Write about the readings and videos. What interests you about cognition and individual differences and why?
Various theories have sought to present the means by which cognitive development occurs, particularly over the formative years in infancy through adolescence. Most notably, Piaget outlined the stages of progressively more complex cognitive processes that build upon those before through early adulthood and allow individuals to meet the increasing demands of life as they age (Crain, 2011). His perspectives have been expanded and challenged, as cognitive science seeks to address the specific ways we come to be equipped to engage in complex tasks and the means by which our abilities develop. Further, the process is quite obviously not entirely universal, as there are individual differences in aptitude that can be seen when comparing scores on standardized measures of IQ. While IQ tests have received critique, it still stands that individuals will differ on their abilities for different tasks; however, the factors that contribute to those differences are a matter unresolved in the literature.

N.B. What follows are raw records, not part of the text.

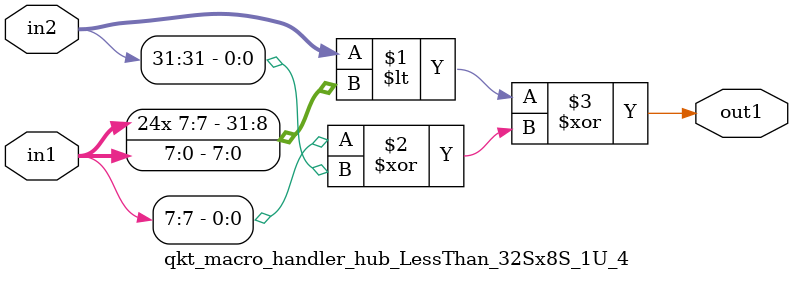
<source format=v>

`timescale 1ps / 1ps


module qkt_macro_handler_hub_LessThan_32Sx8S_1U_4( in2, in1, out1 );

    input [31:0] in2;
    input [7:0] in1;
    output out1;

    
    // rtl_process:qkv_macro_handler_hub_LessThan_32Sx8S_1U_4/qkv_macro_handler_hub_LessThan_32Sx8S_1U_4_thread_1
    assign out1 = (in2 < {{ 24 {in1[7]}}, in1} ^ (in1[7] ^ in2[31]));

endmodule





</source>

For instance, as a matter of sex, it has been shown that, in actuality, there are very few differences between men and women in regards to completion of commonly employed cognitive tasks (Galotti, 2017). Differences that do exist on a very small number of specific tasks, however this has yet to be thoroughly explained. As a matter of culture, it has been debated that various cognitive tasks may not be cross-culturally appropriate and may account for some individual differences; this has been proposed on the basis that cultural demands differ, as well as the environments, lending to the hypothesis that cognitive development necessarily occurs through environmental stimuli in a context-dependent way (Gardiner, 1998). However, this hypothesis has been challenged in studies indicating that cross-culturally participants from wildly different backgrounds can score similarly on cognitive tasks, even if the means by which they may approach the answer differs (Galotti, 2017). These findings are interesting and, more than suggesting a one-to-one development relationship between environment and cognition, instead suggest that context influences the particular processes one employs for a given task. Further, Galotti (2017) writes that while schooling may improve ones ability to verbalize the methods they use to complete a given task, it actually has been shown to have little bearing on the ability to complete tasks accurately.

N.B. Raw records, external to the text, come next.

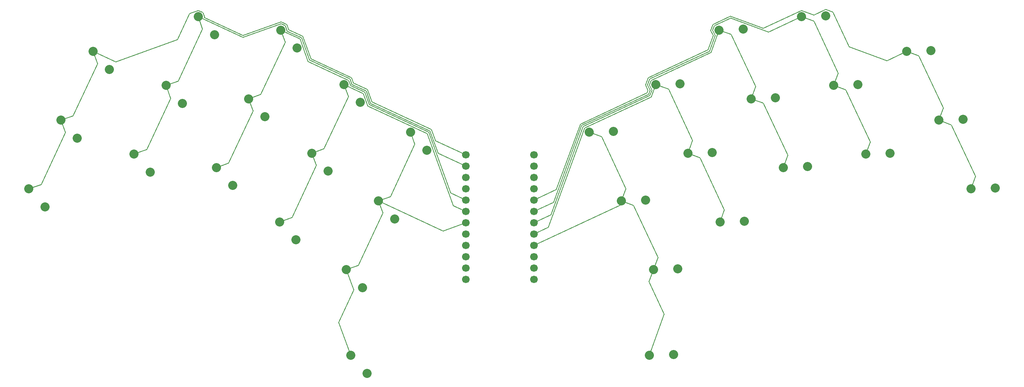
<source format=gtl>
%TF.GenerationSoftware,KiCad,Pcbnew,9.0.6*%
%TF.CreationDate,2025-12-10T21:36:36-06:00*%
%TF.ProjectId,keyboard,6b657962-6f61-4726-942e-6b696361645f,v1.0.0*%
%TF.SameCoordinates,Original*%
%TF.FileFunction,Copper,L1,Top*%
%TF.FilePolarity,Positive*%
%FSLAX46Y46*%
G04 Gerber Fmt 4.6, Leading zero omitted, Abs format (unit mm)*
G04 Created by KiCad (PCBNEW 9.0.6) date 2025-12-10 21:36:36*
%MOMM*%
%LPD*%
G01*
G04 APERTURE LIST*
%TA.AperFunction,ComponentPad*%
%ADD10C,1.700000*%
%TD*%
%TA.AperFunction,ComponentPad*%
%ADD11C,2.032000*%
%TD*%
%TA.AperFunction,Conductor*%
%ADD12C,0.200000*%
%TD*%
G04 APERTURE END LIST*
D10*
%TO.P,MCU1,1*%
%TO.N,RAW*%
X184262465Y-74539080D03*
%TO.P,MCU1,2*%
%TO.N,GND*%
X184262466Y-77079082D03*
%TO.P,MCU1,3*%
%TO.N,RST*%
X184262466Y-79619082D03*
%TO.P,MCU1,4*%
%TO.N,VCC*%
X184262466Y-82159082D03*
%TO.P,MCU1,5*%
%TO.N,P21*%
X184262466Y-84699082D03*
%TO.P,MCU1,6*%
%TO.N,P20*%
X184262466Y-87239082D03*
%TO.P,MCU1,7*%
%TO.N,P19*%
X184262466Y-89779082D03*
%TO.P,MCU1,8*%
%TO.N,P18*%
X184262466Y-92319082D03*
%TO.P,MCU1,9*%
%TO.N,P15*%
X184262466Y-94859082D03*
%TO.P,MCU1,10*%
%TO.N,P14*%
X184262466Y-97399082D03*
%TO.P,MCU1,11*%
%TO.N,P16*%
X184262463Y-99939084D03*
%TO.P,MCU1,12*%
%TO.N,P10*%
X184262466Y-102479082D03*
%TO.P,MCU1,13*%
%TO.N,P9*%
X169022466Y-102479082D03*
%TO.P,MCU1,14*%
%TO.N,P8*%
X169022467Y-99939084D03*
%TO.P,MCU1,15*%
%TO.N,P7*%
X169022466Y-97399082D03*
%TO.P,MCU1,16*%
%TO.N,P6*%
X169022466Y-94859082D03*
%TO.P,MCU1,17*%
%TO.N,P5*%
X169022466Y-92319082D03*
%TO.P,MCU1,18*%
%TO.N,P4*%
X169022466Y-89779082D03*
%TO.P,MCU1,19*%
%TO.N,P3*%
X169022466Y-87239082D03*
%TO.P,MCU1,20*%
%TO.N,P2*%
X169022466Y-84699082D03*
%TO.P,MCU1,21*%
%TO.N,GND*%
X169022466Y-82159082D03*
%TO.P,MCU1,22*%
X169022466Y-79619082D03*
%TO.P,MCU1,23*%
%TO.N,P0*%
X169022466Y-77079082D03*
%TO.P,MCU1,24*%
%TO.N,P1*%
X169022469Y-74539080D03*
%TD*%
D11*
%TO.P,S27,1*%
%TO.N,mirror_index_home*%
X224129213Y-73993442D03*
%TO.P,S27,2*%
%TO.N,P18*%
X218710175Y-74203287D03*
%TD*%
%TO.P,S21,1*%
%TO.N,mirror_ring_home*%
X256756294Y-58779188D03*
%TO.P,S21,2*%
%TO.N,P20*%
X251337256Y-58989033D03*
%TD*%
%TO.P,S23,1*%
%TO.N,mirror_middle_bottom*%
X245471912Y-77171378D03*
%TO.P,S23,2*%
%TO.N,P19*%
X240052874Y-77381223D03*
%TD*%
%TO.P,S30,1*%
%TO.N,mirror_inner_home*%
X209252573Y-84682020D03*
%TO.P,S30,2*%
%TO.N,P15*%
X203833535Y-84891865D03*
%TD*%
%TO.P,S22,1*%
%TO.N,mirror_ring_top*%
X249571780Y-43371955D03*
%TO.P,S22,2*%
%TO.N,P20*%
X244152742Y-43581800D03*
%TD*%
%TO.P,S13,1*%
%TO.N,inner_bottom*%
X145910939Y-104315433D03*
%TO.P,S13,2*%
%TO.N,P4*%
X142266899Y-100299095D03*
%TD*%
%TO.P,S19,1*%
%TO.N,mirror_pinky_top*%
X273069829Y-51172057D03*
%TO.P,S19,2*%
%TO.N,P21*%
X267650791Y-51381902D03*
%TD*%
%TO.P,S12,1*%
%TO.N,index_top*%
X145403325Y-62812393D03*
%TO.P,S12,2*%
%TO.N,P3*%
X141759285Y-58796055D03*
%TD*%
%TO.P,S20,1*%
%TO.N,mirror_ring_bottom*%
X263940802Y-74186418D03*
%TO.P,S20,2*%
%TO.N,P20*%
X258521764Y-74396263D03*
%TD*%
%TO.P,S14,1*%
%TO.N,inner_home*%
X153095451Y-88908200D03*
%TO.P,S14,2*%
%TO.N,P4*%
X149451411Y-84891862D03*
%TD*%
%TO.P,S2,1*%
%TO.N,pinky_home*%
X82093681Y-70805468D03*
%TO.P,S2,2*%
%TO.N,P1*%
X78449641Y-66789130D03*
%TD*%
%TO.P,S24,1*%
%TO.N,mirror_middle_home*%
X238287397Y-61764147D03*
%TO.P,S24,2*%
%TO.N,P19*%
X232868359Y-61973992D03*
%TD*%
%TO.P,S16,1*%
%TO.N,column_row*%
X146883202Y-123526231D03*
%TO.P,S16,2*%
%TO.N,P4*%
X143239162Y-119509893D03*
%TD*%
%TO.P,S10,1*%
%TO.N,index_bottom*%
X131034300Y-93626858D03*
%TO.P,S10,2*%
%TO.N,P3*%
X127390260Y-89610520D03*
%TD*%
%TO.P,S8,1*%
%TO.N,middle_home*%
X124060627Y-65990325D03*
%TO.P,S8,2*%
%TO.N,P2*%
X120416587Y-61973987D03*
%TD*%
%TO.P,S11,1*%
%TO.N,index_home*%
X138218808Y-78219624D03*
%TO.P,S11,2*%
%TO.N,P3*%
X134574768Y-74203286D03*
%TD*%
%TO.P,S25,1*%
%TO.N,mirror_middle_top*%
X231102888Y-46356909D03*
%TO.P,S25,2*%
%TO.N,P19*%
X225683850Y-46566754D03*
%TD*%
%TO.P,S26,1*%
%TO.N,mirror_index_bottom*%
X231313726Y-89400677D03*
%TO.P,S26,2*%
%TO.N,P18*%
X225894688Y-89610522D03*
%TD*%
%TO.P,S18,1*%
%TO.N,mirror_pinky_home*%
X280254347Y-66579289D03*
%TO.P,S18,2*%
%TO.N,P21*%
X274835309Y-66789134D03*
%TD*%
%TO.P,S1,1*%
%TO.N,pinky_bottom*%
X74909175Y-86212701D03*
%TO.P,S1,2*%
%TO.N,P1*%
X71265135Y-82196363D03*
%TD*%
%TO.P,S7,1*%
%TO.N,middle_bottom*%
X116876115Y-81397563D03*
%TO.P,S7,2*%
%TO.N,P2*%
X113232075Y-77381225D03*
%TD*%
%TO.P,S31,1*%
%TO.N,mirror_inner_top*%
X202068061Y-69274790D03*
%TO.P,S31,2*%
%TO.N,P15*%
X196649023Y-69484635D03*
%TD*%
%TO.P,S4,1*%
%TO.N,ring_bottom*%
X98407223Y-78412602D03*
%TO.P,S4,2*%
%TO.N,P0*%
X94763183Y-74396264D03*
%TD*%
%TO.P,S5,1*%
%TO.N,ring_home*%
X105591732Y-63005368D03*
%TO.P,S5,2*%
%TO.N,P0*%
X101947692Y-58989030D03*
%TD*%
%TO.P,S6,1*%
%TO.N,ring_top*%
X112776241Y-47598138D03*
%TO.P,S6,2*%
%TO.N,P0*%
X109132201Y-43581800D03*
%TD*%
%TO.P,S9,1*%
%TO.N,middle_top*%
X131245133Y-50583097D03*
%TO.P,S9,2*%
%TO.N,P2*%
X127601093Y-46566759D03*
%TD*%
%TO.P,S3,1*%
%TO.N,pinky_top*%
X89278192Y-55398238D03*
%TO.P,S3,2*%
%TO.N,P1*%
X85634152Y-51381900D03*
%TD*%
%TO.P,S15,1*%
%TO.N,inner_top*%
X160279958Y-73500970D03*
%TO.P,S15,2*%
%TO.N,P4*%
X156635918Y-69484632D03*
%TD*%
%TO.P,S32,1*%
%TO.N,mirror_column_row*%
X215464822Y-119300050D03*
%TO.P,S32,2*%
%TO.N,P15*%
X210045784Y-119509895D03*
%TD*%
%TO.P,S17,1*%
%TO.N,mirror_pinky_bottom*%
X287438851Y-81986519D03*
%TO.P,S17,2*%
%TO.N,P21*%
X282019813Y-82196364D03*
%TD*%
%TO.P,S28,1*%
%TO.N,mirror_index_top*%
X216944695Y-58586210D03*
%TO.P,S28,2*%
%TO.N,P18*%
X211525657Y-58796055D03*
%TD*%
%TO.P,S29,1*%
%TO.N,mirror_inner_bottom*%
X216437078Y-100089251D03*
%TO.P,S29,2*%
%TO.N,P15*%
X211018040Y-100299096D03*
%TD*%
D12*
%TO.N,P1*%
X148043140Y-62697237D02*
X161327161Y-68891681D01*
X90705916Y-53746903D02*
X104464188Y-48739301D01*
X86626200Y-54107531D02*
X81175268Y-65797089D01*
X85634151Y-51381901D02*
X90705916Y-53746903D01*
X110556354Y-43643975D02*
X110538308Y-43682679D01*
X143450296Y-57246531D02*
X143893355Y-58463825D01*
X162229777Y-71371595D02*
X169022470Y-74539076D01*
X143893355Y-58463825D02*
X147035615Y-59929087D01*
X127682204Y-44708979D02*
X128972101Y-45310468D01*
X161327161Y-68891681D02*
X162229777Y-71371595D01*
X110587556Y-43817987D02*
X119154490Y-47812812D01*
X107193708Y-42885830D02*
X109194378Y-42157642D01*
X81175268Y-65797089D02*
X78449639Y-66789134D01*
X85634151Y-51381903D02*
X86626200Y-54107531D01*
X109194378Y-42157642D02*
X110183197Y-42618739D01*
X78449639Y-66789134D02*
X79441686Y-69514761D01*
X132552640Y-47979897D02*
X134387214Y-53020347D01*
X129410381Y-46514640D02*
X132552640Y-47979897D01*
X147035615Y-59929087D02*
X148043140Y-62697237D01*
X104464188Y-48739301D02*
X107193708Y-42885830D01*
X119154490Y-47812812D02*
X127682204Y-44708979D01*
X110183197Y-42618739D02*
X110556354Y-43643975D01*
X128972101Y-45310468D02*
X129410381Y-46514640D01*
X79441686Y-69514761D02*
X73990755Y-81204318D01*
X73990755Y-81204318D02*
X71265133Y-82196365D01*
X110538308Y-43682679D02*
X110587556Y-43817987D01*
X134387214Y-53020347D02*
X143450296Y-57246531D01*
%TO.N,P0*%
X109132201Y-43581801D02*
X119135556Y-48246439D01*
X101947690Y-58989031D02*
X103001668Y-61884816D01*
X97658968Y-73342286D02*
X94763178Y-74396266D01*
X143130287Y-57539762D02*
X143573348Y-58757060D01*
X146715605Y-60222318D02*
X147723131Y-62990475D01*
X109132199Y-43581801D02*
X110124251Y-46307427D01*
X161007158Y-69184914D02*
X162829275Y-74191148D01*
X103001668Y-61884816D02*
X97658968Y-73342286D01*
X127663271Y-45142604D02*
X128652094Y-45603697D01*
X134067208Y-53313578D02*
X143130287Y-57539762D01*
X162829275Y-74191148D02*
X169022471Y-77079080D01*
X110124251Y-46307427D02*
X104673313Y-57996981D01*
X132237409Y-48286252D02*
X134067208Y-53313578D01*
X147723131Y-62990475D02*
X161007158Y-69184914D01*
X129095151Y-46820992D02*
X132237409Y-48286252D01*
X104673313Y-57996981D02*
X101947690Y-58989031D01*
X119135556Y-48246439D02*
X127663271Y-45142604D01*
X143573348Y-58757060D02*
X146715605Y-60222318D01*
X128652094Y-45603697D02*
X129095151Y-46820992D01*
%TO.N,P2*%
X133747201Y-53606812D02*
X142810278Y-57832995D01*
X121408628Y-64699616D02*
X115957699Y-76389180D01*
X128593140Y-49292392D02*
X123142213Y-60981943D01*
X120416579Y-61973986D02*
X121408628Y-64699616D01*
X115957699Y-76389180D02*
X113232074Y-77381222D01*
X143253341Y-59050289D02*
X146395599Y-60515551D01*
X127601095Y-46566758D02*
X131917401Y-48579484D01*
X142810278Y-57832995D02*
X143253341Y-59050289D01*
X160687145Y-69478145D02*
X165655698Y-83129128D01*
X147403123Y-63283704D02*
X160687145Y-69478145D01*
X123142213Y-60981943D02*
X120416579Y-61973986D01*
X127601092Y-46566756D02*
X128593140Y-49292392D01*
X165655698Y-83129128D02*
X169022470Y-84699080D01*
X131917401Y-48579484D02*
X133747201Y-53606812D01*
X146395599Y-60515551D02*
X147403123Y-63283704D01*
%TO.N,P3*%
X137300397Y-73211245D02*
X134574769Y-74203289D01*
X147083116Y-63576934D02*
X146075590Y-60808782D01*
X166255195Y-85948679D02*
X160367138Y-69771377D01*
X134574769Y-74203289D02*
X135566815Y-76928917D01*
X142751328Y-61521684D02*
X137300397Y-73211245D01*
X141759285Y-58796060D02*
X142751328Y-61521684D01*
X169022469Y-87239079D02*
X166255195Y-85948679D01*
X130115890Y-88618476D02*
X127390260Y-89610525D01*
X146075590Y-60808782D02*
X141759284Y-58796056D01*
X135566815Y-76928917D02*
X130115890Y-88618476D01*
X160367138Y-69771377D02*
X147083116Y-63576934D01*
%TO.N,P4*%
X157627964Y-72210263D02*
X152177033Y-83899818D01*
X163917051Y-91637301D02*
X169022469Y-89779079D01*
X144992528Y-99307047D02*
X142266898Y-100299099D01*
X149451409Y-84891863D02*
X163917051Y-91637301D01*
X142266897Y-100299097D02*
X143919666Y-104840037D01*
X143919666Y-104840037D02*
X140538721Y-112090497D01*
X140538721Y-112090497D02*
X143239162Y-119509894D01*
X156635918Y-69484631D02*
X157627964Y-72210263D01*
X152177033Y-83899818D02*
X149451411Y-84891863D01*
X149451411Y-84891863D02*
X150443451Y-87617492D01*
X150443451Y-87617492D02*
X144992528Y-99307047D01*
%TO.N,P21*%
X209234252Y-58896100D02*
X209781720Y-60070149D01*
X246881308Y-43173395D02*
X244090563Y-42157647D01*
X267650793Y-51381902D02*
X270376420Y-52373950D01*
X209558108Y-60684517D02*
X194638004Y-67641877D01*
X249509600Y-41947802D02*
X246881308Y-43173395D01*
X223214037Y-51007617D02*
X209834645Y-57246531D01*
X274835305Y-66789132D02*
X277680000Y-67824513D01*
X224373538Y-47821917D02*
X223214037Y-51007617D01*
X251178038Y-42555063D02*
X249509600Y-41947802D01*
X254803291Y-50329441D02*
X251178038Y-42555063D01*
X283055194Y-79351673D02*
X282019812Y-82196366D01*
X235541458Y-46144161D02*
X228231032Y-43483382D01*
X189281535Y-82358651D02*
X184262466Y-84699080D01*
X209781720Y-60070149D02*
X209558108Y-60684517D01*
X263286411Y-53417045D02*
X254803291Y-50329441D01*
X277680000Y-67824513D02*
X283055194Y-79351673D01*
X267650791Y-51381902D02*
X263286411Y-53417045D01*
X209834645Y-57246531D02*
X209234252Y-58896100D01*
X224312845Y-45310463D02*
X223826071Y-46647868D01*
X194638004Y-67641877D02*
X189281535Y-82358651D01*
X275827352Y-64063511D02*
X274835305Y-66789132D01*
X244090563Y-42157647D02*
X235541458Y-46144161D01*
X228231032Y-43483382D02*
X224312845Y-45310463D01*
X270376420Y-52373950D02*
X275827352Y-64063511D01*
X223826071Y-46647868D02*
X224373538Y-47821917D01*
%TO.N,P20*%
X209667878Y-58877169D02*
X210215346Y-60051217D01*
X246878371Y-44573843D02*
X252329301Y-56263405D01*
X244152742Y-43581799D02*
X236777685Y-47020846D01*
X224632852Y-45603694D02*
X224259696Y-46628935D01*
X236777685Y-47020846D02*
X228249963Y-43917008D01*
X251337255Y-58989035D02*
X254062883Y-59981082D01*
X259513812Y-71670631D02*
X258521763Y-74396264D01*
X224807163Y-47802984D02*
X223534045Y-51300851D01*
X209878115Y-60977752D02*
X194958011Y-67935108D01*
X194958011Y-67935108D02*
X188682039Y-85178201D01*
X254062883Y-59981082D02*
X259513812Y-71670631D01*
X210154652Y-57539763D02*
X209667878Y-58877169D01*
X210215346Y-60051217D02*
X209878115Y-60977752D01*
X228249963Y-43917008D02*
X224632852Y-45603694D01*
X244152746Y-43581800D02*
X246878371Y-44573843D01*
X223534045Y-51300851D02*
X210154652Y-57539763D01*
X188682039Y-85178201D02*
X184262468Y-87239081D01*
X252329301Y-56263405D02*
X251337255Y-58989035D01*
X224259696Y-46628935D02*
X224807163Y-47802984D01*
%TO.N,P19*%
X210198122Y-61270983D02*
X210648973Y-60032285D01*
X228409478Y-47558807D02*
X233860411Y-59248357D01*
X210101504Y-58858236D02*
X210474662Y-57832995D01*
X195278018Y-68228343D02*
X210198122Y-61270983D01*
X233860411Y-59248357D02*
X232868361Y-61973995D01*
X235593986Y-62966041D02*
X241044920Y-74655601D01*
X210474662Y-57832995D02*
X223854051Y-51594083D01*
X225683852Y-46566757D02*
X228409478Y-47558807D01*
X223854051Y-51594083D02*
X225683850Y-46566754D01*
X232868361Y-61973995D02*
X235593986Y-62966041D01*
X184262467Y-89779081D02*
X188082543Y-87997750D01*
X241044920Y-74655601D02*
X240052872Y-77381220D01*
X210648973Y-60032285D02*
X210101504Y-58858236D01*
X188082543Y-87997750D02*
X195278018Y-68228343D01*
%TO.N,P18*%
X226886730Y-86884893D02*
X225894685Y-89610522D01*
X219745556Y-71358591D02*
X218710171Y-74203287D01*
X184262467Y-92319084D02*
X187483046Y-90817303D01*
X218710171Y-74203287D02*
X221435801Y-75195334D01*
X221435801Y-75195334D02*
X226886730Y-86884893D01*
X214370363Y-59831446D02*
X219745556Y-71358591D01*
X195598027Y-68521574D02*
X210518132Y-61564215D01*
X187483046Y-90817303D02*
X195598027Y-68521574D01*
X210518132Y-61564215D02*
X211525658Y-58796056D01*
X211525658Y-58796056D02*
X214370363Y-59831446D01*
%TO.N,P15*%
X210025996Y-103024722D02*
X213406943Y-110275190D01*
X184262468Y-94859082D02*
X203464832Y-85904871D01*
X204825581Y-82166236D02*
X203833534Y-84891864D01*
X196649026Y-69484632D02*
X199374654Y-70476681D01*
X206559157Y-85883916D02*
X212010087Y-97573473D01*
X203833534Y-84891864D02*
X206559157Y-85883916D01*
X203464832Y-85904871D02*
X203833534Y-84891866D01*
X211018041Y-100299094D02*
X210025996Y-103024722D01*
X199374654Y-70476681D02*
X204825581Y-82166236D01*
X212010087Y-97573473D02*
X211018048Y-100299101D01*
X213406943Y-110275190D02*
X210045785Y-119509896D01*
%TD*%
M02*

</source>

Ultimately, focusing on any one explanation will leave many blind spots, as human development is complex and occurs in conjunction with various factors that are both culture-specific and universal. It is difficult to thoroughly encapsulate the contributions to individual differences, and many factors will be uncontrollable by interventions meant to address disparity. Galotti (2017) does reference one study wherein results indicated SES accounted for a degree of the difference, and this seems an important area of focus in determining the degree to which we can help alleviate disparities through fostering equity in access to age-appropriate educational experiences, toys, and materials. So I suppose, if I were to answer what is most interesting about individual differences, it is how we come to identify those sources of difference that can be practically addressed and the means by which we go about doing so.
Crain, W. (2011). Theories of Development: Concepts and Applications (6th ed.). New York: Pearson Education, Inc.
Galotti, K. M. (2017). Cognitive psychology in and out of the laboratory. Thousand Oaks, CA: SAGE Publications, Inc.
Gardiner, H. W., Mutter, J. D., & Kosmitzki, C. (1998). Lives Across Cultures: Cross-Cultural Human Development. Boston: Allyn & Bacon.